Schlimmer als das Rätselraten, wo sich beim Schlafen nun meine Füße und wo sich mein Kopf befindet, finden Beide, dass ich gerne und häufig unsere Wohnung bis auf die hinterste Ecke neu strukturiere. Meiner Meinung nach, sollten Sie Sätze sagen wie: „Johanna, wie schön, dass Du neuen Wind hier hineinbringst!“ Stattdessen höre ich Fragen wie „Johanna, wo sind meine Schuhe?“ oder „Johanna, war dieser Schrank hier nicht mal voll von Geschirr?“ oder auch „Johanna, wo bitte ist unser Balkontisch? Und warum wurde er durch 4 Zitronenbäume ersetzt?“. Klar. Ein Tisch auf dem Balkon war schon sehr sinnvoll. Aber der stand da halt jetzt auch schon seit 3 Monaten. Und die Zitronen kann man ja ernten, wenn Sie reif sind.
Ach nee, auf dem Schild steht „Nicht zum Verzehr geeignet“. Ups.

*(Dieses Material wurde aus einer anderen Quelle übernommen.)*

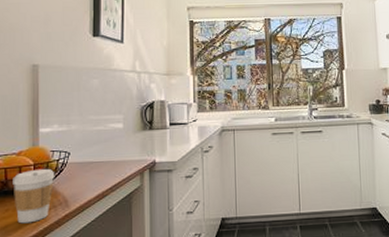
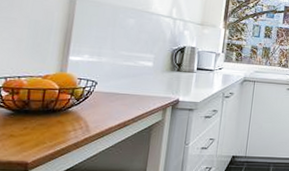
coffee cup: present [13,168,55,224] -> none [34,93,80,143]

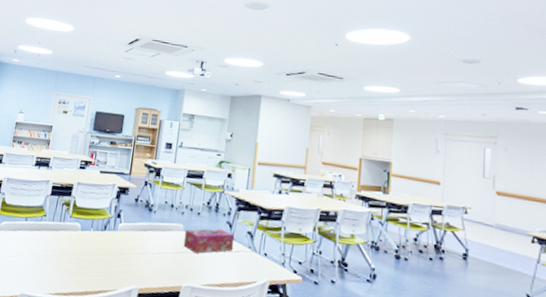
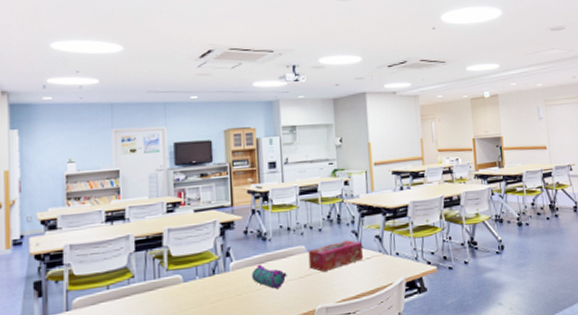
pencil case: none [134,231,164,257] -> present [251,264,287,289]

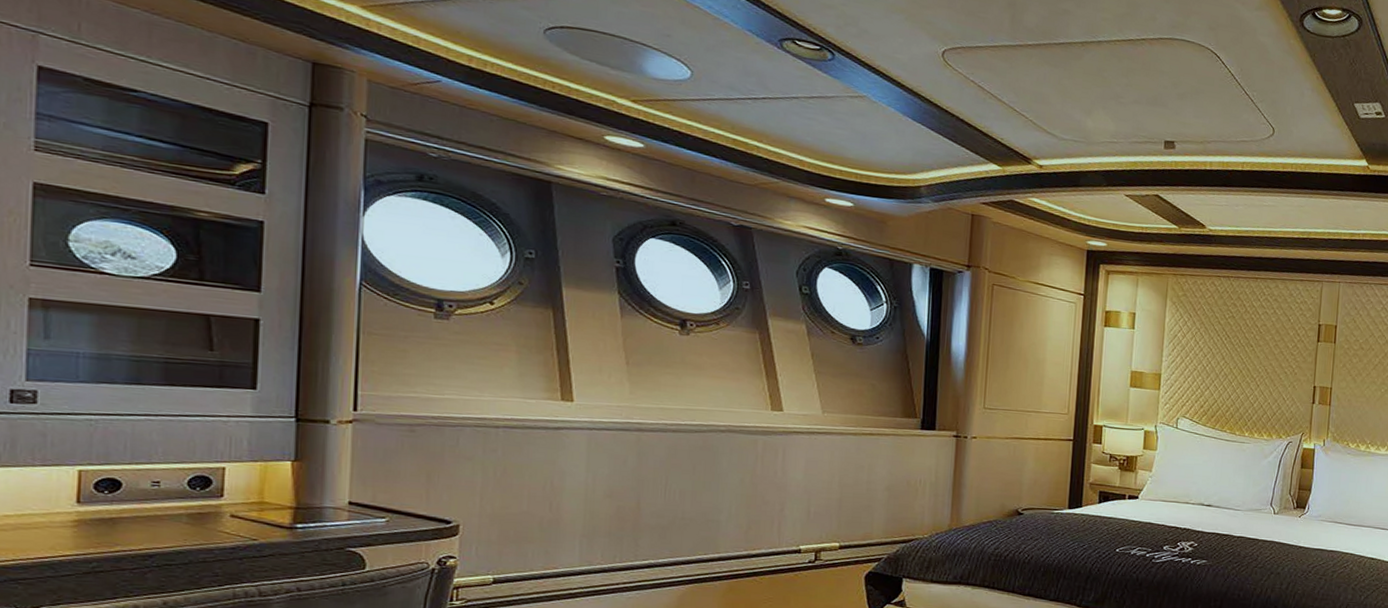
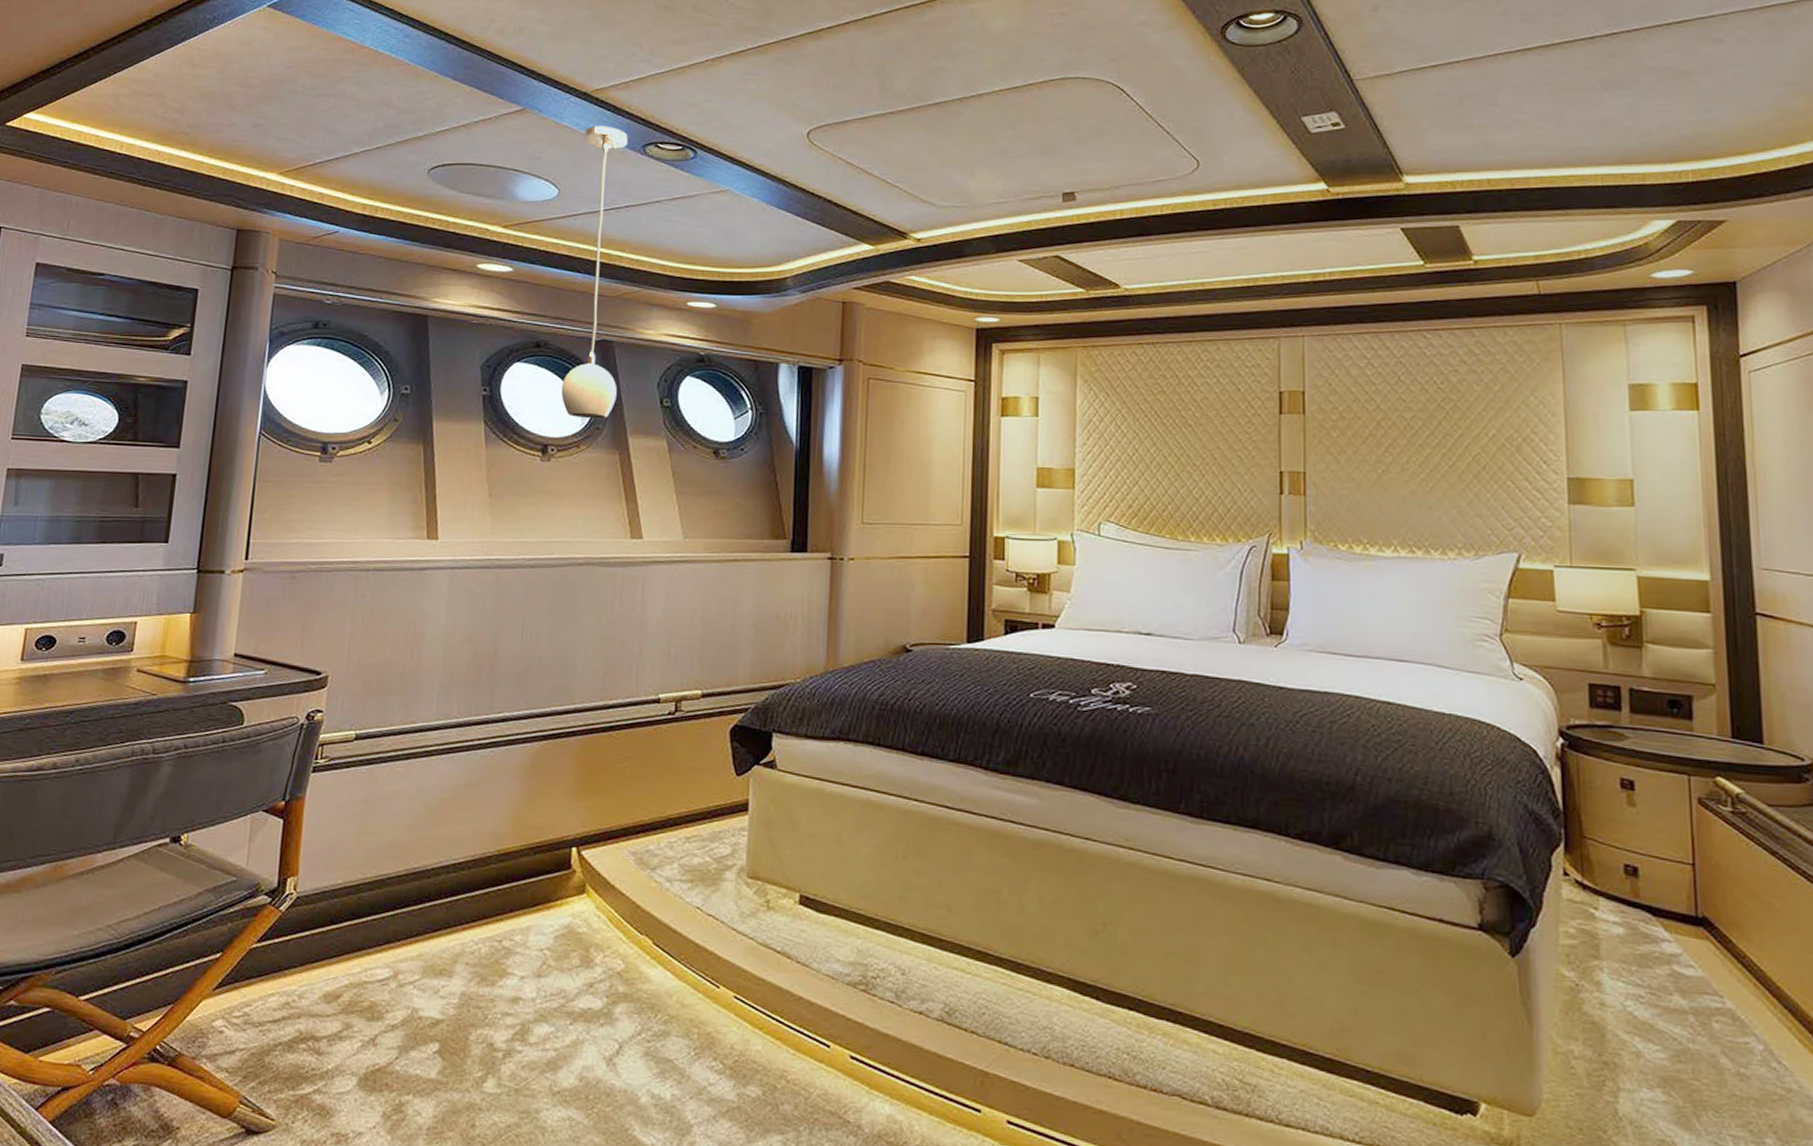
light fixture: none [699,11,764,300] -> present [561,126,628,419]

Gut, des Öfteren liege ich mit meinen Erneuerungsplänen nicht so 100% richtig und wirklich sinnvoll sind sie auch nicht immer. Aber dennoch haben auch undurchdachte Neuerungen Ihr positives. Ohne Sie würde ich immer noch nicht wissen, dass ich mit wasserstoffblonden Haaren gar nicht mal soo gut aussehe. Und ich wüsste nicht, dass mir kurze Haare zwar wirklich gut stehen, aber raspelkurz dann doch einfach zu kurz ist. 
Natürlich, einen gewissen Mehrwert bei längerem Nachdenken vor größeren Handlungen kann ich sicherlich nicht abstreiten. Denn raspelkurze Haare verwandeln sich leider nicht über Nacht in einen Sienna-Miller-Bob.

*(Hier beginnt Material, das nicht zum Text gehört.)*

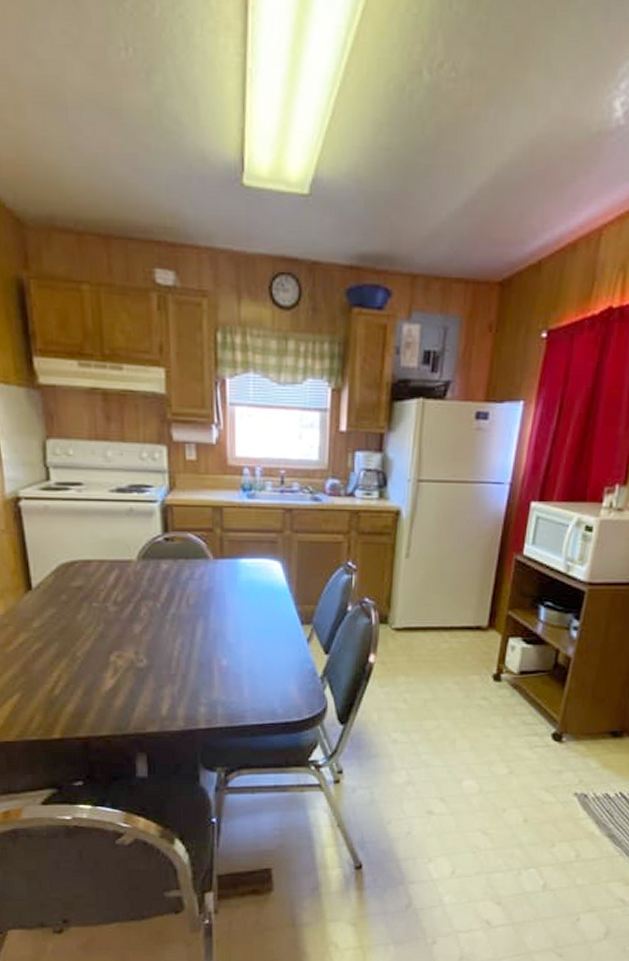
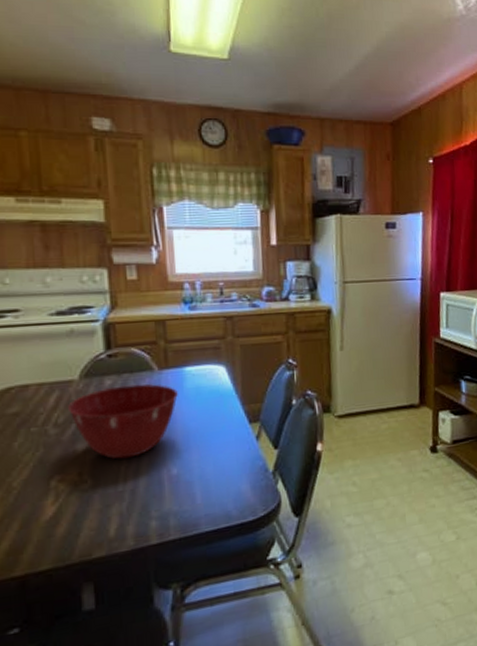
mixing bowl: none [125,571,231,644] -> present [67,384,178,459]

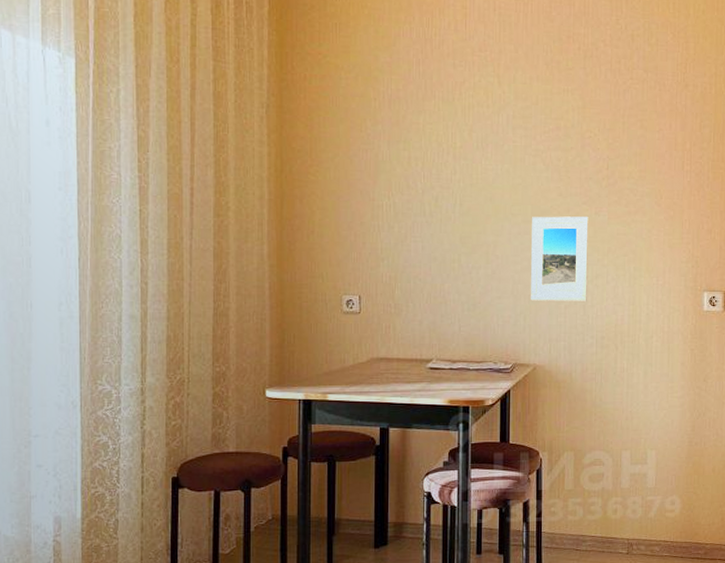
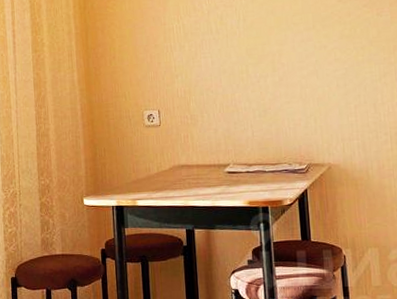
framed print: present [531,216,589,303] -> none [314,18,377,104]

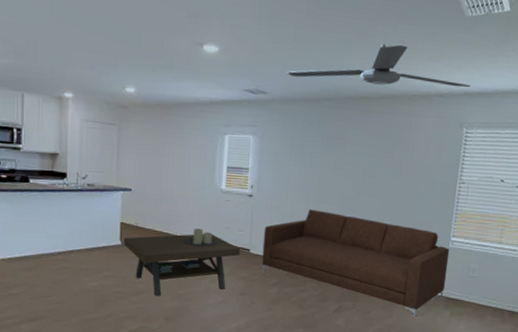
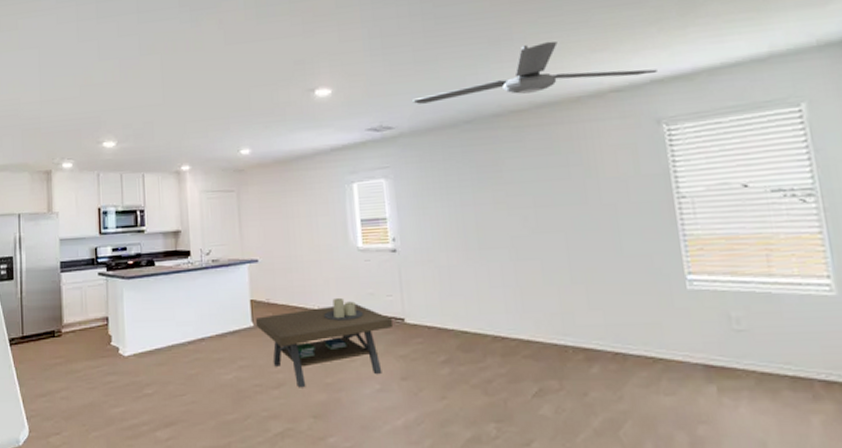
sofa: present [261,209,450,316] -> none [417,258,699,397]

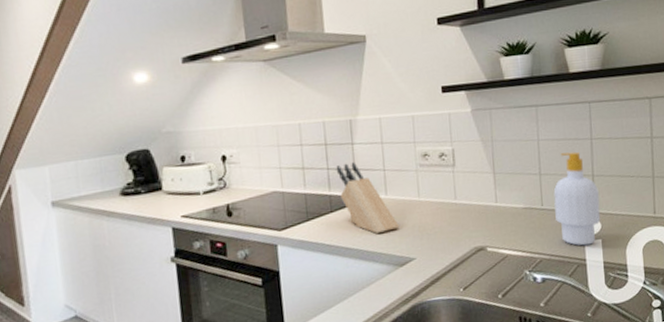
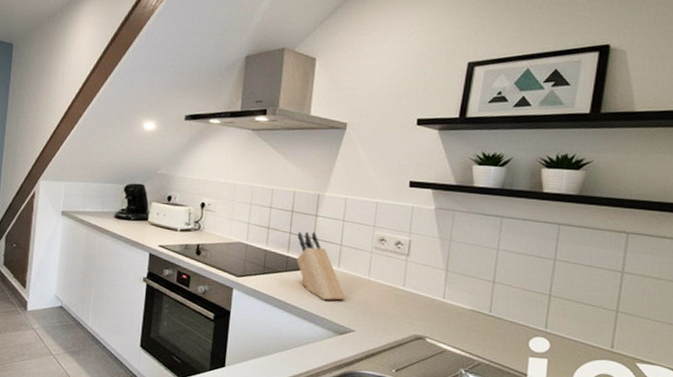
soap bottle: present [553,152,601,246] -> none [502,267,554,362]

Und gerade wollte ich eine Pause von all dem Neuen machen und mir mit der Suche nach einem etwas, naja, modernerem Smartphone Zeit lassen, da scheint mir das Schicksal zu sagen: „Johanna, Du brauchst mal wieder was Neues, jetzt sofort!“ Und lässt prompt mein Smartphone unbemerkt aus meiner Tasche plumpsen. Ja, das Schicksal war schuld. Nicht die drei Tequila.
Dem Schicksal darf man natürlich nicht widersprechen. Und gerade als ich das altbewährte und beliebte Samsung Galaxy bestellen will, da ploppt es auf: Das neue Microsoft Lumia. Sogar in farbig gibt es das. 
Und ich denke: „Hmmm…Ein Microsoft-Smartphone hatte ich noch nie.“
„Bleib mal lieber bei Android oder iOS“, sagt Walter.
„Nur weil es neu ist, tust Du Dir damit keinen Gefallen“, sagt Stefan.
„Willst Du mich verarschen?“, sagt Rene.
„Sau cool“, sagt meine Freundin Joanna. „Das gibt’s ja auch in farbig.“
Also habe ich es gekauft. Ein ganz neues Smartphone. 
Mit ganz neuem Betriebssystem. 
Und ganz neuen Funktionen. 
Und ganz veralteten Apps!!!

„Hast Du wenigstens daraus gelernt, nicht immer auf Teufel komm raus was Neues auszuprobieren, sondern manchmal einfach beim Altbewährten zu bleiben?“ fragt meine Schwester Maria.

„Nein. Aber ich habe gelernt, dass man auch ohne Promiflash-App leben kann“, entgegne ich stolz. „Und ohne die neueste Version von Instagram. Und ohne WordPress-App. Und ohne As…MOMENT. 
ES GIBT KEINE ASOS APP!?!?!?

Schockiert lege ich das Smartphone auf den Tisch.

Okay.
Vielleicht sollte ich zukünftig einfach mal eine Idee wirklich zu Ende denken, bevor ich… oh, ein Fahrrad. Ich könnte mir ein altes Fahrrad kaufen und es restaurieren!